VideochatVideochatIt worked immediately; he was fascinated. It was novel. It was exciting. And best of all, it was really me. I wasn’t some crazy voice to be awkward with, I was on the other side of a window. He asks to see the same list of things each call: each cat in turn, my "purring phone", selected stuffed animals, and "Daddy on the Moon". (Yes, I’m using iChat.) He even asks if anyone is visiting me, on the off chance there might be someone more interesting than Daddy around.

We don’t really talk about anything much, but that’s not the point.
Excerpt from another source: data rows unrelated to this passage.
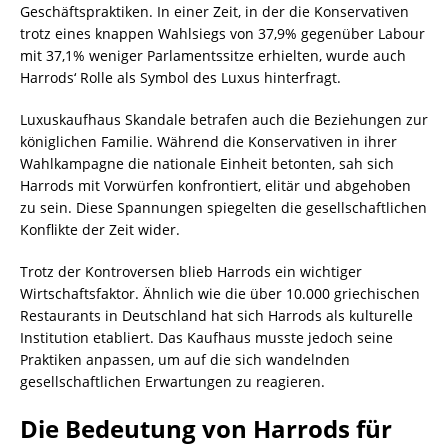
Geschäftspraktiken. In einer Zeit, in der die Konservativen
trotz eines knappen Wahlsiegs von 37,9% gegenüber Labour
mit 37,1% weniger Parlamentssitze erhielten, wurde auch
Harrods‘ Rolle als Symbol des Luxus hinterfragt.
Luxuskaufhaus Skandale betrafen auch die Beziehungen zur
königlichen Familie. Während die Konservativen in ihrer
Wahlkampagne die nationale Einheit betonten, sah sich
Harrods mit Vorwürfen konfrontiert, elitär und abgehoben
zu sein. Diese Spannungen spiegelten die gesellschaftlichen
Konflikte der Zeit wider.
Trotz der Kontroversen blieb Harrods ein wichtiger
Wirtschaftsfaktor. Ähnlich wie die über 10.000 griechischen
Restaurants in Deutschland hat sich Harrods als kulturelle
Institution etabliert. Das Kaufhaus musste jedoch seine
Praktiken anpassen, um auf die sich wandelnden
gesellschaftlichen Erwartungen zu reagieren.
Die Bedeutung von Harrods für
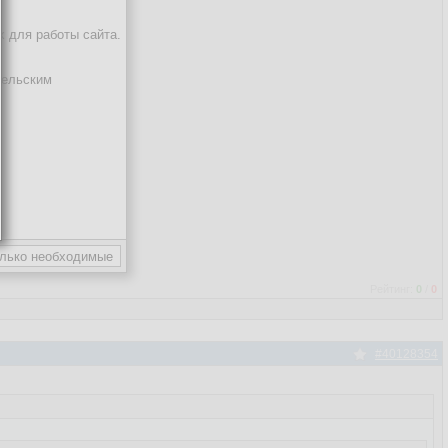
х для работы сайта.
тельским
Рейтинг:
0
/
0
#40128354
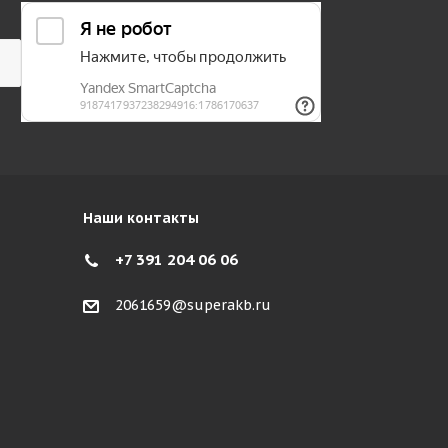
Наши контакты
+7 391 204 06 06
2061659@superakb.ru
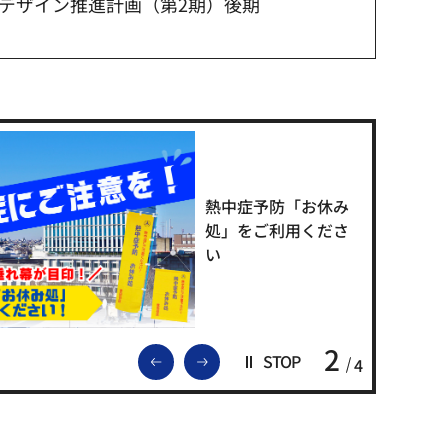
デザイン推進計画（第2期）後期
熱中症予防「お休み
処」をご利用くださ
い
2
前のスライドを表示
次のスライドを表示
STOP
4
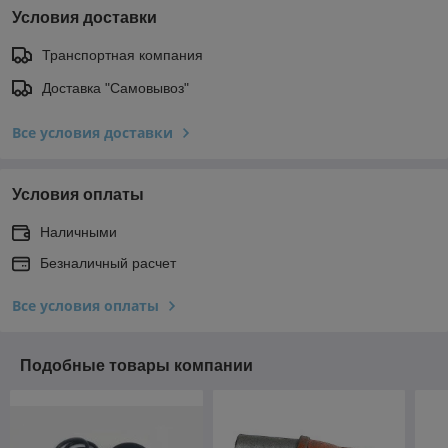
Условия доставки
Транспортная компания
Доставка "Самовывоз"
Все условия доставки
Условия оплаты
Наличными
Безналичный расчет
Все условия оплаты
Подобные товары компании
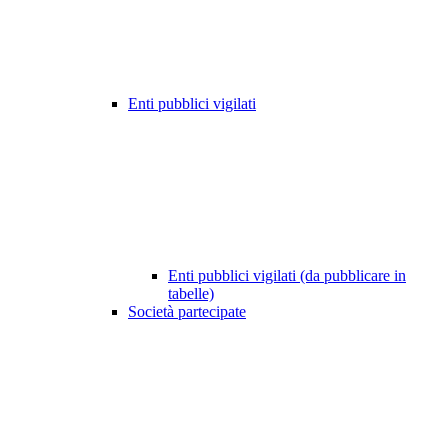
Enti pubblici vigilati
Enti pubblici vigilati (da pubblicare in
tabelle)
Società partecipate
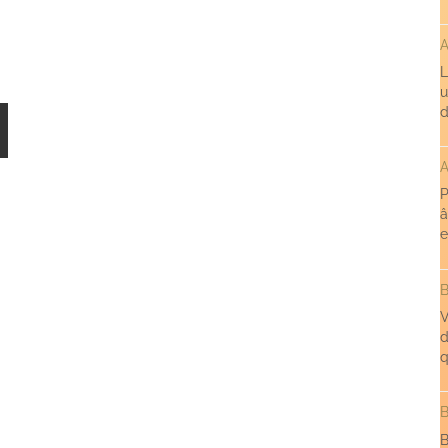
A
L
u
d
A
P
â
e
B
V
d
q
B
B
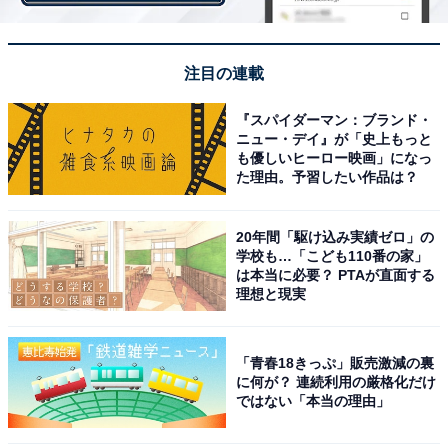
注目の連載
『スパイダーマン：ブランド・
ニュー・デイ』が「史上もっと
メルカードの注意点
も優しいヒーロー映画」になっ
た理由。予習したい作品は？
メルカードの利用限度額は、メルカリの利用実績によっ
て異なります。最大で50万円までですが、人によって異
20年間「駆け込み実績ゼロ」の
学校も…「こども110番の家」
なるので、メルカリアプリの「支払い」タブから、まず
は本当に必要？ PTAが直面する
は自身のメルカードの利用限度額を確認しましょう。
理想と現実
「青春18きっぷ」販売激減の裏
支払い回数は1回払いとなります。もし金額が大きくな
に何が？ 連続利用の厳格化だけ
り分割で支払う場合には、定額払いの設定が必要です。
ではない「本当の理由」
毎月の支払い金額は、元金＋手数料合計で最低1000円か
ら設定できますが、利用残高によって設定できる最低支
He sees me, and he looks forward to seeing me the next day. That’s priceless, and it required every bit of the technology in hand to make it happen. Now if we could just get decent Internet bandwidth in the US like the rest of the world, I could (reliably) do a two-way chat. But that’s a rant for another day.

How has technology helped you be a better GeekDad, or even just a better dad?